This video was posted on YouTube April 1 by teslakontrol, who wrote, “After the Red Cross released a two-month report saying that they spent $106 million in Haiti, I went to look for evidence that it was actually spent in Haiti.”
by Amadi Ajamu
The American Red Cross has already admitted to financing its own debt with donations given for Haiti relief. According to its official report on the first two months since the devastating Jan. 12 earthquake, they collected over $354 million for Haiti but have spent only $106 million. Yet only half of the 1.3 million people made homeless by the quake have even a tarp as the rainy season begins.
Demanding an independent accounting, the Friday Haiti Relief Coalition protested at the American Red Cross headquarters in New York City on March 22. They’ll repeat that demand on Wednesday, March 31, at the United Nations in Dag Hammarskjold Plaza, 47th Street and First Avenue, during the Haiti Donors Conference at 9:30 a.m. and 1:30 p.m. Another key demand is that Haitians must determine for themselves how they want to rebuild their nation.
In Haiti, recent rain presages the heavy tropical downpours of the coming rainy season and the hurricanes that may follow. In addition to the nearly 300,000 who died in the earthquake or from their wounds, thousands more could die this spring from exposure and water-borne disease. Time is of essence. Shelter is needed now.
Where is all the money going? That was the burning question asked by the crowd that converged on the doorstep of the American Red Cross on March 22 led by the Friday Haiti Relief Coalition. The coalition was organized by the December 12th Movement days after the earthquake and has raised funds and delivered a tractor trailer full of water to Leogane, Haiti. A second trip is being planned now.
Red Cross personnel nervously scampered back and forth as the protesters chanted, “Stop stealing the money! Where’s the money!”
Omowale Clay of the December 12th Movement said: “We will keep organizing and mobilizing our people until the Haitian people get shelter and supplies. The American Red Cross has not been held accountable for the hundreds of millions they have collected in the name of Haiti and we won’t let them off the hook. They did the same thing during Hurricane Katrina in New Orleans. The money donated to Haiti is for the people in Haiti, not the Red Cross CEO and executive bureaucrats. Haiti needs shelter now!”
The Friday Haiti Relief Coalition also has a committee looking into the possibility of a class action lawsuit against the American Red Cross. The coalition meets every Friday at 6:30 p.m. at Sistas’ Place, 456 Nostrand Ave., Brooklyn, NY. For more information, call (718) 398-1766.
Amadi Ajamu can be reached at firstname.lastname@example.org.
Sheltering 1.3 million homeless Haitians, U.S. style
In a March 28 story headlined “Shelter plan emerging ahead of Haiti donor meeting,” Jonathan Katz writes for the Associated Press about the March 31 U.N. International Donors Conference:
“Shelter is likely to be the dominant issue at a critical U.N. conference Tuesday in New York, where aid international aid donors are considering about $11.5 billion in aid requests.
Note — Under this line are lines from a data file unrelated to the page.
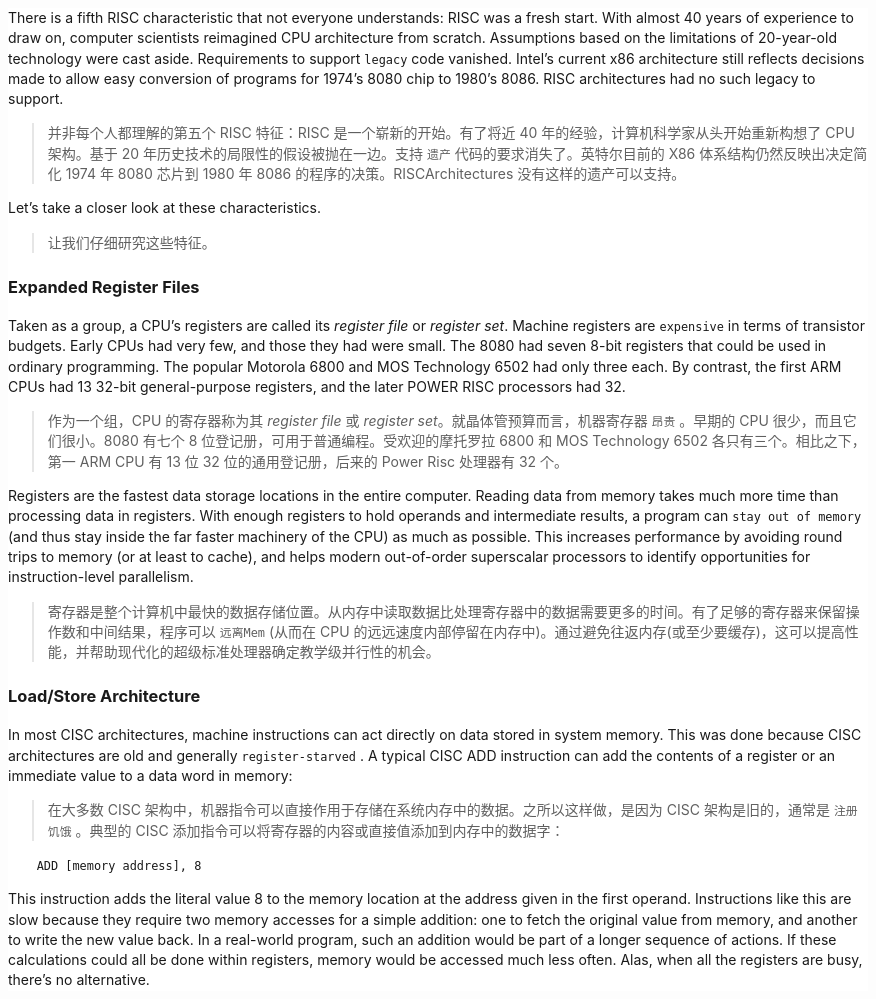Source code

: There is a fifth RISC characteristic that not everyone understands: RISC was a fresh start. With almost 40 years of experience to draw on, computer scientists reimagined CPU architecture from scratch. Assumptions based on the limitations of 20-year-old technology were cast aside. Requirements to support `legacy` code vanished. Intel’s current x86 architecture still reflects decisions made to allow easy conversion of programs for 1974’s 8080 chip to 1980’s 8086. RISC architectures had no such legacy to support.

> 并非每个人都理解的第五个 RISC 特征：RISC 是一个崭新的开始。有了将近 40 年的经验，计算机科学家从头开始重新构想了 CPU 架构。基于 20 年历史技术的局限性的假设被抛在一边。支持 `遗产` 代码的要求消失了。英特尔目前的 X86 体系结构仍然反映出决定简化 1974 年 8080 芯片到 1980 年 8086 的程序的决策。RISCArchitectures 没有这样的遗产可以支持。

Let’s take a closer look at these characteristics.

> 让我们仔细研究这些特征。

### Expanded Register Files

Taken as a group, a CPU’s registers are called its _register file_ or _register set_. Machine registers are `expensive` in terms of transistor budgets. Early CPUs had very few, and those they had were small. The 8080 had seven 8-bit registers that could be used in ordinary programming. The popular Motorola 6800 and MOS Technology 6502 had only three each. By contrast, the first ARM CPUs had 13 32-bit general-purpose registers, and the later POWER RISC processors had 32.

> 作为一个组，CPU 的寄存器称为其 *register file* 或 *register set*。就晶体管预算而言，机器寄存器 `昂贵` 。早期的 CPU 很少，而且它们很小。8080 有七个 8 位登记册，可用于普通编程。受欢迎的摩托罗拉 6800 和 MOS Technology 6502 各只有三个。相比之下，第一 ARM CPU 有 13 位 32 位的通用登记册，后来的 Power Risc 处理器有 32 个。

Registers are the fastest data storage locations in the entire computer. Reading data from memory takes much more time than processing data in registers. With enough registers to hold operands and intermediate results, a program can `stay out of memory` (and thus stay inside the far faster machinery of the CPU) as much as possible. This increases performance by avoiding round trips to memory (or at least to cache), and helps modern out-of-order superscalar processors to identify opportunities for instruction-level parallelism.

> 寄存器是整个计算机中最快的数据存储位置。从内存中读取数据比处理寄存器中的数据需要更多的时间。有了足够的寄存器来保留操作数和中间结果，程序可以 `远离Mem` (从而在 CPU 的远远速度内部停留在内存中)。通过避免往返内存(或至少要缓存)，这可以提高性能，并帮助现代化的超级标准处理器确定教学级并行性的机会。

### Load/Store Architecture

In most CISC architectures, machine instructions can act directly on data stored in system memory. This was done because CISC architectures are old and generally `register-starved` . A typical CISC ADD instruction can add the contents of a register or an immediate value to a data word in memory:

> 在大多数 CISC 架构中，机器指令可以直接作用于存储在系统内存中的数据。之所以这样做，是因为 CISC 架构是旧的，通常是 `注册饥饿` 。典型的 CISC 添加指令可以将寄存器的内容或直接值添加到内存中的数据字：

```
    ADD [memory address], 8
```

This instruction adds the literal value 8 to the memory location at the address given in the first operand. Instructions like this are slow because they require two memory accesses for a simple addition: one to fetch the original value from memory, and another to write the new value back. In a real-world program, such an addition would be part of a longer sequence of actions. If these calculations could all be done within registers, memory would be accessed much less often. Alas, when all the registers are busy, there’s no alternative.
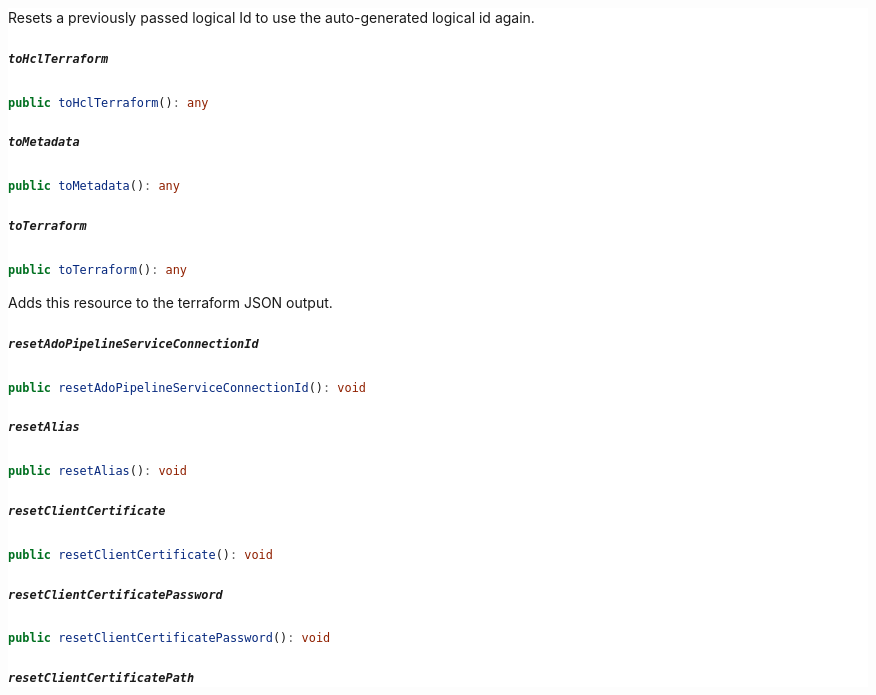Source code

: Resets a previously passed logical Id to use the auto-generated logical id again.

##### `toHclTerraform` <a name="toHclTerraform" id="@cdktf/provider-azuread.provider.AzureadProvider.toHclTerraform"></a>

```typescript
public toHclTerraform(): any
```

##### `toMetadata` <a name="toMetadata" id="@cdktf/provider-azuread.provider.AzureadProvider.toMetadata"></a>

```typescript
public toMetadata(): any
```

##### `toTerraform` <a name="toTerraform" id="@cdktf/provider-azuread.provider.AzureadProvider.toTerraform"></a>

```typescript
public toTerraform(): any
```

Adds this resource to the terraform JSON output.

##### `resetAdoPipelineServiceConnectionId` <a name="resetAdoPipelineServiceConnectionId" id="@cdktf/provider-azuread.provider.AzureadProvider.resetAdoPipelineServiceConnectionId"></a>

```typescript
public resetAdoPipelineServiceConnectionId(): void
```

##### `resetAlias` <a name="resetAlias" id="@cdktf/provider-azuread.provider.AzureadProvider.resetAlias"></a>

```typescript
public resetAlias(): void
```

##### `resetClientCertificate` <a name="resetClientCertificate" id="@cdktf/provider-azuread.provider.AzureadProvider.resetClientCertificate"></a>

```typescript
public resetClientCertificate(): void
```

##### `resetClientCertificatePassword` <a name="resetClientCertificatePassword" id="@cdktf/provider-azuread.provider.AzureadProvider.resetClientCertificatePassword"></a>

```typescript
public resetClientCertificatePassword(): void
```

##### `resetClientCertificatePath` <a name="resetClientCertificatePath" id="@cdktf/provider-azuread.provider.AzureadProvider.resetClientCertificatePath"></a>
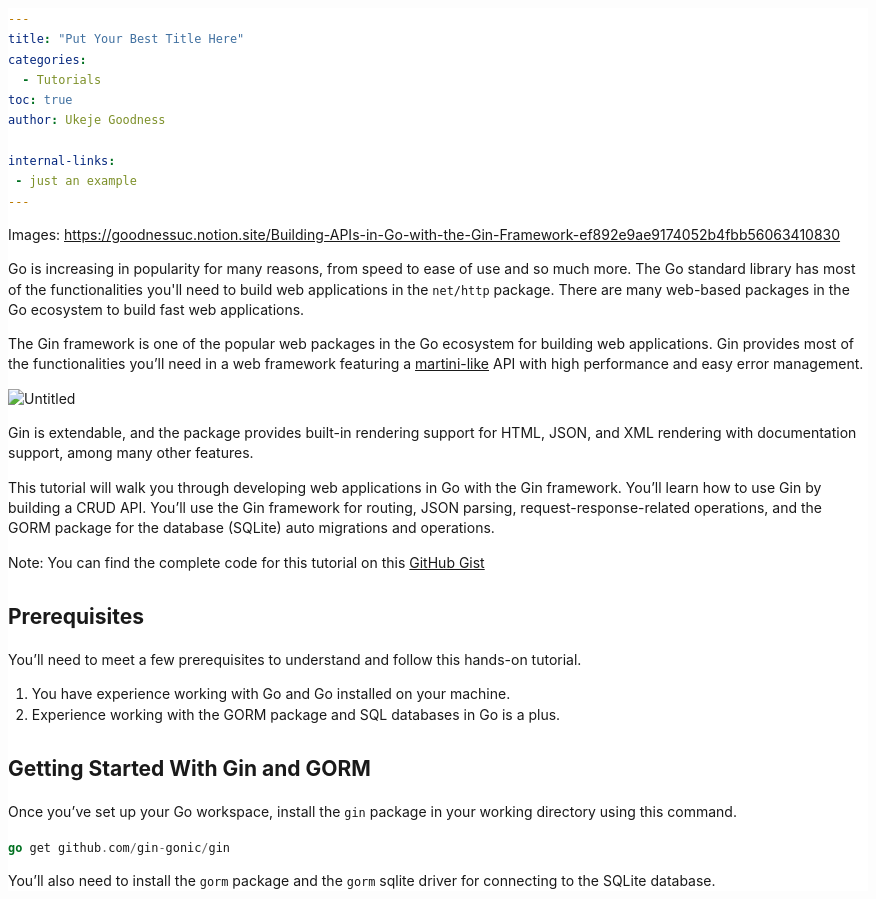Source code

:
 ```yaml
---
title: "Put Your Best Title Here"
categories:
  - Tutorials
toc: true
author: Ukeje Goodness

internal-links:
 - just an example
---
```


Images: https://goodnessuc.notion.site/Building-APIs-in-Go-with-the-Gin-Framework-ef892e9ae9174052b4fbb56063410830

Go is increasing in popularity for many reasons, from speed to ease of use and so much more. The Go standard library has most of the functionalities you'll need to build web applications in the `net/http` package. There are many web-based packages in the Go ecosystem to build fast web applications.

The Gin framework is one of the popular web packages in the Go ecosystem for building web applications. Gin provides most of the functionalities you’ll need in a web framework featuring a [martini-like](https://github.com/go-martini/martini) API with high performance and easy error management.

![Untitled](https://s3-us-west-2.amazonaws.com/secure.notion-static.com/9c3d3eb6-8f79-4c79-b883-26b8f8698c06/Untitled.png)

Gin is extendable, and the package provides built-in rendering support for HTML, JSON, and XML rendering with documentation support, among many other features.

This tutorial will walk you through developing web applications in Go with the Gin framework. You’ll learn how to use Gin by building a CRUD API. You’ll use the Gin framework for routing, JSON parsing, request-response-related operations, and the GORM package for the database (SQLite) auto migrations and operations.

Note: You can find the complete code for this tutorial on this [GitHub Gist](https://gist.github.com/Goodnessuc/e4fdc78b04965e991efc440f50705ece)

## Prerequisites

You’ll need to meet a few prerequisites to understand and follow this hands-on tutorial.

1. You have experience working with Go and Go installed on your machine.
2. Experience working with the GORM package and SQL databases in Go is a plus.

## Getting Started With Gin and GORM

Once you’ve set up your Go workspace, install the `gin` package in your working directory using this command.

```go
go get github.com/gin-gonic/gin
```

You’ll also need to install the `gorm` package and the `gorm` sqlite driver for connecting to the SQLite database.
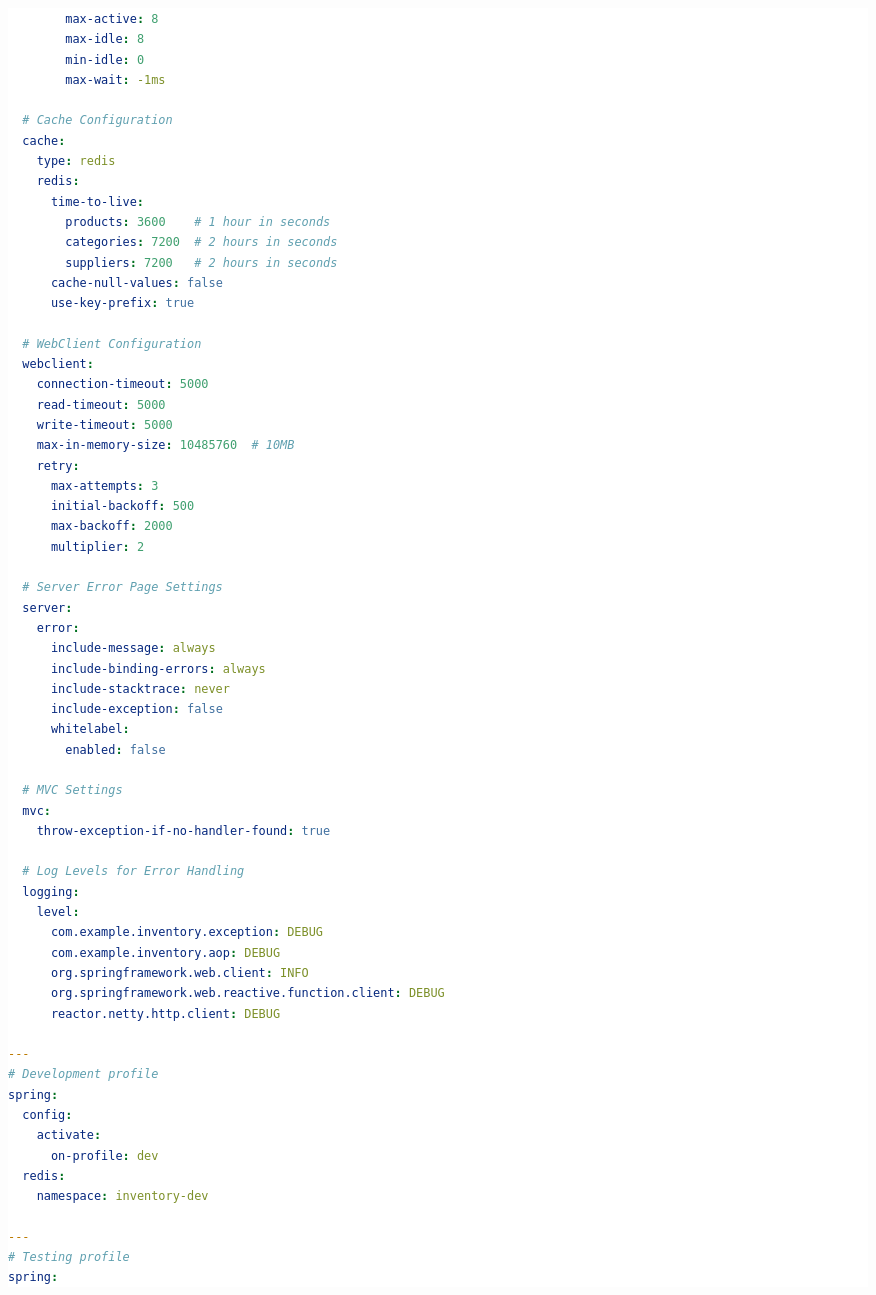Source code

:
 ```yaml
        max-active: 8
        max-idle: 8
        min-idle: 0
        max-wait: -1ms
  
  # Cache Configuration
  cache:
    type: redis
    redis:
      time-to-live:
        products: 3600    # 1 hour in seconds
        categories: 7200  # 2 hours in seconds
        suppliers: 7200   # 2 hours in seconds
      cache-null-values: false
      use-key-prefix: true
      
  # WebClient Configuration
  webclient:
    connection-timeout: 5000
    read-timeout: 5000
    write-timeout: 5000
    max-in-memory-size: 10485760  # 10MB
    retry:
      max-attempts: 3
      initial-backoff: 500
      max-backoff: 2000
      multiplier: 2
      
  # Server Error Page Settings
  server:
    error:
      include-message: always
      include-binding-errors: always
      include-stacktrace: never
      include-exception: false
      whitelabel:
        enabled: false
        
  # MVC Settings
  mvc:
    throw-exception-if-no-handler-found: true
    
  # Log Levels for Error Handling
  logging:
    level:
      com.example.inventory.exception: DEBUG
      com.example.inventory.aop: DEBUG
      org.springframework.web.client: INFO
      org.springframework.web.reactive.function.client: DEBUG
      reactor.netty.http.client: DEBUG

---
# Development profile
spring:
  config:
    activate:
      on-profile: dev
  redis:
    namespace: inventory-dev

---
# Testing profile
spring:
```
“Some 1.3 million people lost their homes in the Jan. 12 quake; hundreds of thousands are on the capital’s streets, hillsides and dangerous riverbeds with at most a tarp or flimsy wood between them and the sky.
“The new plan — now accepted by major international groups including U.N. agencies and the U.S. Agency for International Development — looks like this: Those who can will be encouraged to return to homes that engineers have deemed safe. Those who can’t will be given help removing debris so they can return to their own neighborhoods.
“Others will try to find host families for the time being. Aid groups will try to improve existing camps for those with no place else to go.
“Only a small number, as a last resort, may be moved to relocation camps.”
So far, according to the story, much of the $2.8 billion pledged by the U.S. has been spent on rubble removal so residents can return to “the (Port au Prince) neighborhood of Turgeau, a hilly, tree-lined zone of mansions — several home to U.S. Embassy employees.”
Some critics say the plan to send Haitians back to their ruined neighborhoods is to avoid the political power they can exert when large numbers live together. The current camps are self-governed by people’s committees.